Russell W. H. Kridel and Peyman Soliemanzadeh
The patient should be given detailed typewritten postoperative instructions before the surgery to allow the patient and his or her family to read the instructions in detail and ask questions before surgery. After surgery, the patient and family are informed again of problems that might arise and instructed to call the physician for any questions.
We use a large bulky dressing right after surgery, partly to discourage turning of the head, which can lead to hematoma formation. Patients often complain that their bandage is too tight right after surgery, which usually indicates that they are feeling the tightening of the lift and the bandage. If a compressive dressing is used, the surgeon can make a vertical incision in the midline of the dressing at the inferior border and see if there is any relief, but patients must be ready to accept a feeling of tightness.
Postoperative orders are geared toward keeping the patient calm and as pain free as possible. Increased pain leads to increased blood pressure, which can increase the likelihood of complications. Likewise, a full bladder after a long procedure can increase blood pressure.
The surgeon should check on the patient the night of surgery. Any unilateral pain that is unrelenting and unresponsive to routine pain medication should alert the physician to possible hematoma formation and must be addressed as soon as possible. The patient also should be seen on the first postoperative day; drains are usually removed at this time, depending on the amount of drainage noted. Before releasing the tension of the bandage and removing the drains, fluffs are held over the area from which the drains are going to be removed, and pressure is applied. Pressure is maintained in those areas until a new bandage can be reapplied. This step helps to keep down the flaps and prevent hematoma or seroma formation. Before placing the new dressing on the first postoperative day, antibiotic ointment or cream is applied on all incisions (we prefer gentamicin cream), making sure to apply some at the external auditory canal to prevent any Pseudomonas from the external canal from contaminating the incisions.

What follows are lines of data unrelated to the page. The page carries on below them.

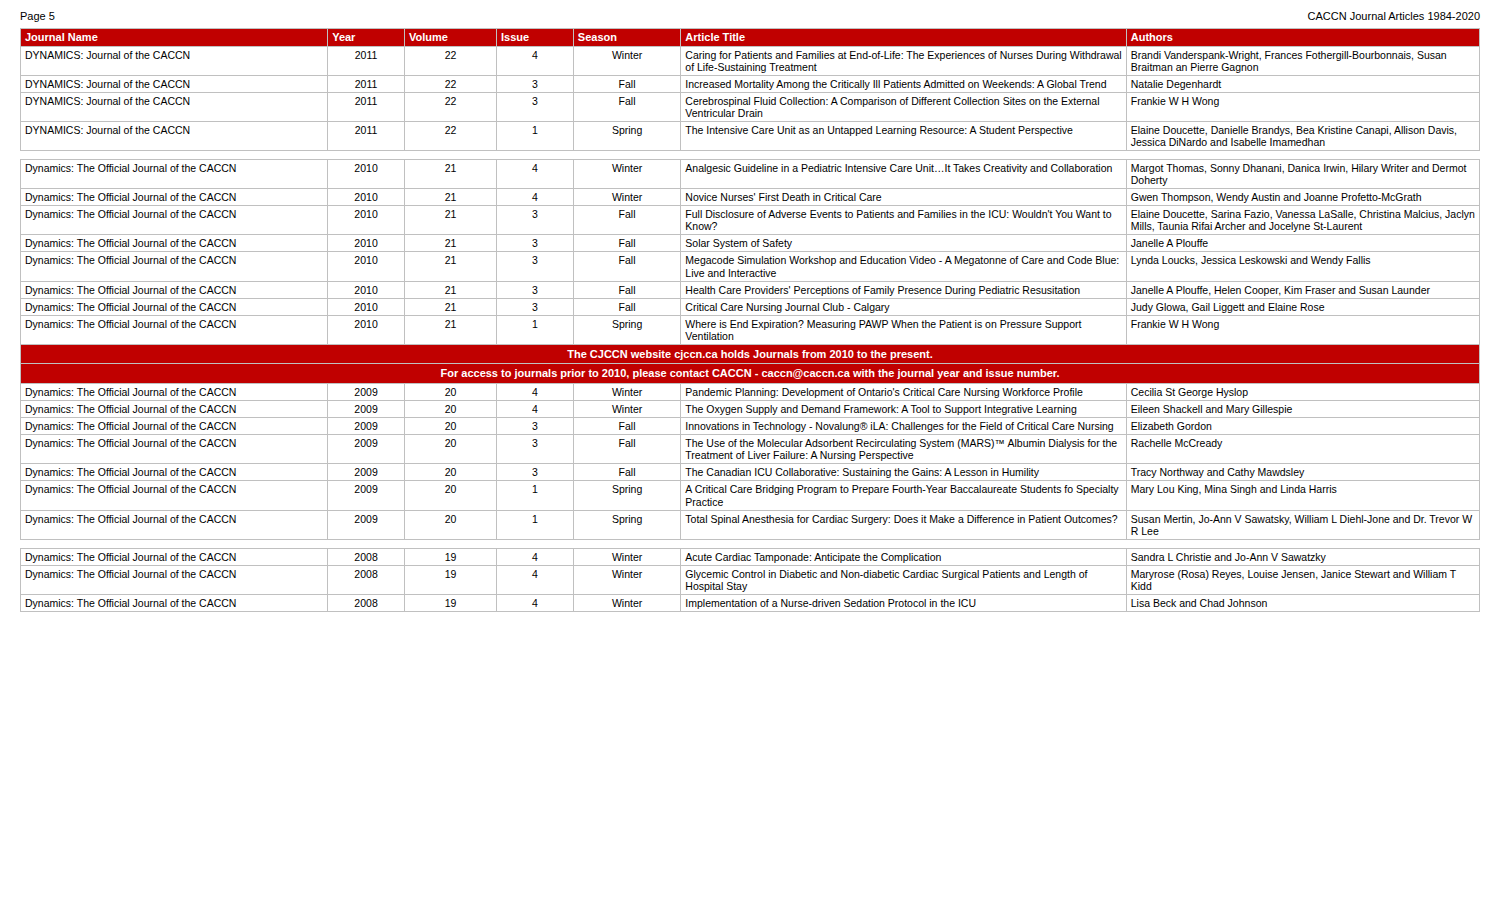Page 5 CACCN Journal Articles 1984-2020
| Journal Name | Year | Volume | Issue | Season | Article Title | Authors |
| --- | --- | --- | --- | --- | --- | --- |
| DYNAMICS: Journal of the CACCN | 2011 | 22 | 4 | Winter | Caring for Patients and Families at End-of-Life: The Experiences of Nurses During Withdrawal of Life-Sustaining Treatment | Brandi Vanderspank-Wright, Frances Fothergill-Bourbonnais, Susan Braitman an Pierre Gagnon |
| DYNAMICS: Journal of the CACCN | 2011 | 22 | 3 | Fall | Increased Mortality Among the Critically Ill Patients Admitted on Weekends: A Global Trend | Natalie Degenhardt |
| DYNAMICS: Journal of the CACCN | 2011 | 22 | 3 | Fall | Cerebrospinal Fluid Collection: A Comparison of Different Collection Sites on the External Ventricular Drain | Frankie W H Wong |
| DYNAMICS: Journal of the CACCN | 2011 | 22 | 1 | Spring | The Intensive Care Unit as an Untapped Learning Resource: A Student Perspective | Elaine Doucette, Danielle Brandys, Bea Kristine Canapi, Allison Davis, Jessica DiNardo and Isabelle Imamedhan |
| Dynamics: The Official Journal of the CACCN | 2010 | 21 | 4 | Winter | Analgesic Guideline in a Pediatric Intensive Care Unit…It Takes Creativity and Collaboration | Margot Thomas, Sonny Dhanani, Danica Irwin, Hilary Writer and Dermot Doherty |
| Dynamics: The Official Journal of the CACCN | 2010 | 21 | 4 | Winter | Novice Nurses' First Death in Critical Care | Gwen Thompson, Wendy Austin and Joanne Profetto-McGrath |
| Dynamics: The Official Journal of the CACCN | 2010 | 21 | 3 | Fall | Full Disclosure of Adverse Events to Patients and Families in the ICU: Wouldn't You Want to Know? | Elaine Doucette, Sarina Fazio, Vanessa LaSalle, Christina Malcius, Jaclyn Mills, Taunia Rifai Archer and Jocelyne St-Laurent |
| Dynamics: The Official Journal of the CACCN | 2010 | 21 | 3 | Fall | Solar System of Safety | Janelle A Plouffe |
| Dynamics: The Official Journal of the CACCN | 2010 | 21 | 3 | Fall | Megacode Simulation Workshop and Education Video - A Megatonne of Care and Code Blue: Live and Interactive | Lynda Loucks, Jessica Leskowski and Wendy Fallis |
| Dynamics: The Official Journal of the CACCN | 2010 | 21 | 3 | Fall | Health Care Providers' Perceptions of Family Presence During Pediatric Resusitation | Janelle A Plouffe, Helen Cooper, Kim Fraser and Susan Launder |
| Dynamics: The Official Journal of the CACCN | 2010 | 21 | 3 | Fall | Critical Care Nursing Journal Club - Calgary | Judy Glowa, Gail Liggett and Elaine Rose |
| Dynamics: The Official Journal of the CACCN | 2010 | 21 | 1 | Spring | Where is End Expiration? Measuring PAWP When the Patient is on Pressure Support Ventilation | Frankie W H Wong |
| The CJCCN website cjccn.ca holds Journals from 2010 to the present. |
| For access to journals prior to 2010, please contact CACCN - caccn@caccn.ca with the journal year and issue number. |
| Dynamics: The Official Journal of the CACCN | 2009 | 20 | 4 | Winter | Pandemic Planning: Development of Ontario's Critical Care Nursing Workforce Profile | Cecilia St George Hyslop |
| Dynamics: The Official Journal of the CACCN | 2009 | 20 | 4 | Winter | The Oxygen Supply and Demand Framework: A Tool to Support Integrative Learning | Eileen Shackell and Mary Gillespie |
| Dynamics: The Official Journal of the CACCN | 2009 | 20 | 3 | Fall | Innovations in Technology - Novalung® iLA: Challenges for the Field of Critical Care Nursing | Elizabeth Gordon |
| Dynamics: The Official Journal of the CACCN | 2009 | 20 | 3 | Fall | The Use of the Molecular Adsorbent Recirculating System (MARS)™ Albumin Dialysis for the Treatment of Liver Failure: A Nursing Perspective | Rachelle McCready |
| Dynamics: The Official Journal of the CACCN | 2009 | 20 | 3 | Fall | The Canadian ICU Collaborative: Sustaining the Gains: A Lesson in Humility | Tracy Northway and Cathy Mawdsley |
| Dynamics: The Official Journal of the CACCN | 2009 | 20 | 1 | Spring | A Critical Care Bridging Program to Prepare Fourth-Year Baccalaureate Students fo Specialty Practice | Mary Lou King, Mina Singh and Linda Harris |
| Dynamics: The Official Journal of the CACCN | 2009 | 20 | 1 | Spring | Total Spinal Anesthesia for Cardiac Surgery: Does it Make a Difference in Patient Outcomes? | Susan Mertin, Jo-Ann V Sawatsky, William L Diehl-Jone and Dr. Trevor W R Lee |
| Dynamics: The Official Journal of the CACCN | 2008 | 19 | 4 | Winter | Acute Cardiac Tamponade: Anticipate the Complication | Sandra L Christie and Jo-Ann V Sawatzky |
| Dynamics: The Official Journal of the CACCN | 2008 | 19 | 4 | Winter | Glycemic Control in Diabetic and Non-diabetic Cardiac Surgical Patients and Length of Hospital Stay | Maryrose (Rosa) Reyes, Louise Jensen, Janice Stewart and William T Kidd |
| Dynamics: The Official Journal of the CACCN | 2008 | 19 | 4 | Winter | Implementation of a Nurse-driven Sedation Protocol in the ICU | Lisa Beck and Chad Johnson |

Usually by the second or third postoperative day, the large bulky dressing can be totally removed, and an elasticized facial sling can be used. This helps the skin flap to maintain close contact with the subcutaneous tissue and provides faster revascularization and even contraction. It is important to pad the ears because these elasticized bandages can rub the thin skin of the pinna and thus cause irritation.
Usually at the fifth postoperative day, a few of the anterior preauricular stitches are removed and the patient’s hair is washed in a shampoo sink in the office. Patients are cautioned not to use hair dryers in the immediate postoperative period because some numbness of the periauricular and scalp areas will be present, possibly causing patients to burn their skin with the hair dryer due to lack of sensation.
Over ensuing visits, all the sutures are removed and the incisions examined under the microscope, especially in the hair-bearing areas to check for ingrown hairs, which can occur up to several months after surgery. After performing beveled incisions, this step also ensures that the hair will actually grow through the incision for camouflage. Often hairs become trapped and need help to come through the advanced flap.
Almost all patients have significant swelling or bruising postoperatively, and often this is difficult for the patient to accept. Gentle reassurance is key in the first postoperative weeks. As Goin and Goin (1) pointed out, if everything has gone well and the results are good, it is important for the physician to tell the patient so. Patients do not know how they should look and whether things were done well unless the doctor says so. Patients often forget what they looked like before surgery. For that reason, giving them prints of their preoperative photographs at the first or second postoperative visit is extremely helpful. This allows patients to compare their preoperative and postoperative conditions.
1. Goin JM, Goin MK. Changing the body: psychological effects of plastic surgery. Baltimore: Williams & Wilkins, 1981.